NASA's Artemis II splashed down safely in April 2026, and the post-mission engineering review is now underway. This matters because it is the gate that unlocks Artemis III — the first crewed lunar landing — and every downstream contract attached to it: power systems, in-situ resource utilisation, communications gear. The White House OSTP issued the National Initiative for American Space Nuclear Power on April 14, embedding nuclear fission reactors into the Moon programme itself. NASA's fission surface power programme has June 2026 marked for significant hardware design work, with the SR-1 Freedom space reactor scheduled for launch in December 2028 and Lunar Reactor-1 slated for 2030. Watch the post-flight assessment readout closely — any major issue delays the entire cadence.

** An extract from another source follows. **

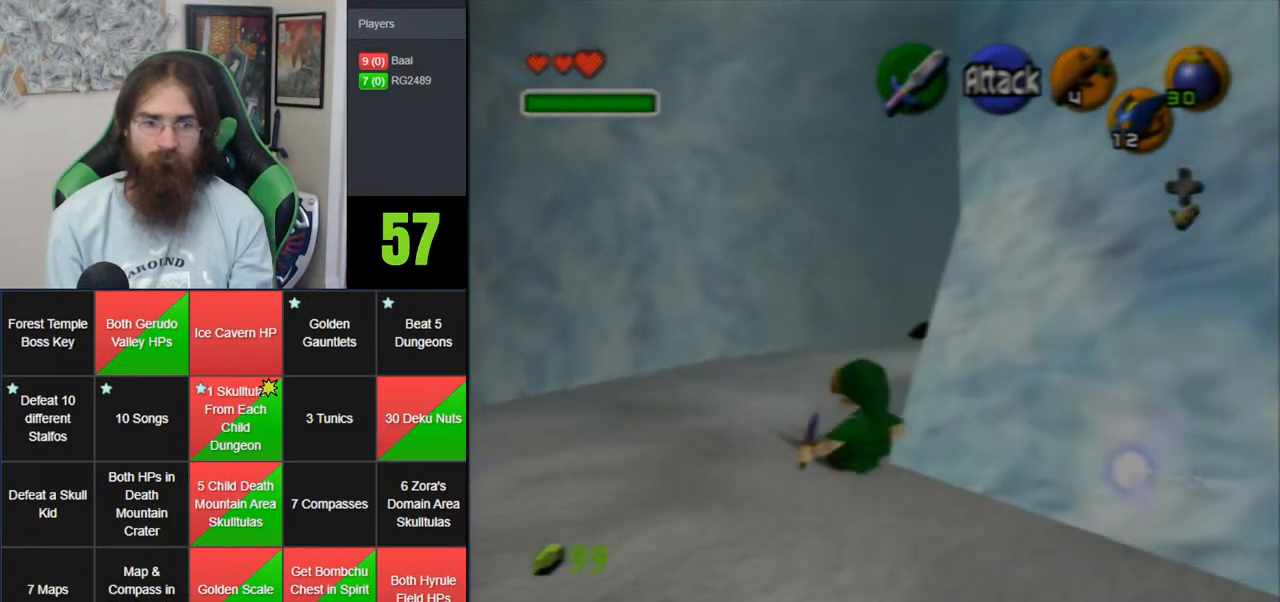
{"dt_ms": 500, "buttons": [], "left_stick": "up-right", "events": [[350, "left_stick", "up"], [500, "left_stick", "up-right"]]}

On the Lightning side, Core Lightning v26.04 released April 20 with a quiet but structural shift: negative routing fees. Node operators can now subsidise routing through underutilised channels to rebalance liquidity proactively instead of waiting for channels to drain. This is not a revenue move — it is a liquidity-shaping tool. Fedimint v0.11.0 (April 17) shipped new gateway recovery and mnemonic management, meaning operators can now restore a federated custody setup from a single mnemonic. The barrier to entry for community-run custody just dropped meaningfully. Between negative fees, Nostr Wallet Connect as a pure communication layer, and easier Fedimint operations, the sovereignty infrastructure stack is hardening at the edges.
Energy research published April 20 surfaces two constraints that matter in parallel. First: AI data centre loads create power transients on millisecond timescales — far faster than standard inverter control was designed for. *'Composite Control of Grid-Following Inverters for Stabilizing AI-Induced Fast Power Disturbances'* from Kosanic & Ilic develops singular perturbation control to fix this, the first rigorous treatment of inference load as a grid stability input. Second: transformers, switchgear, and grid-supporting equipment are an undermodelled hard ceiling on grid expansion speed. Yao & Dvorkin's *'Grid-Supporting Equipment Supply Chains Constrain the Feasible Pace of Power System Expansion'* integrates stock-flow modelling and bill-of-materials accounting to prove it. Battery storage installations exceeded 2024's full-year total by mid-2025 — but these supply-chain constraints may be the invisible limit on how much faster that acceleration can go.
DISCLAIMER
This briefing is for informational purposes only and does not constitute financial, investment, legal, or tax advice.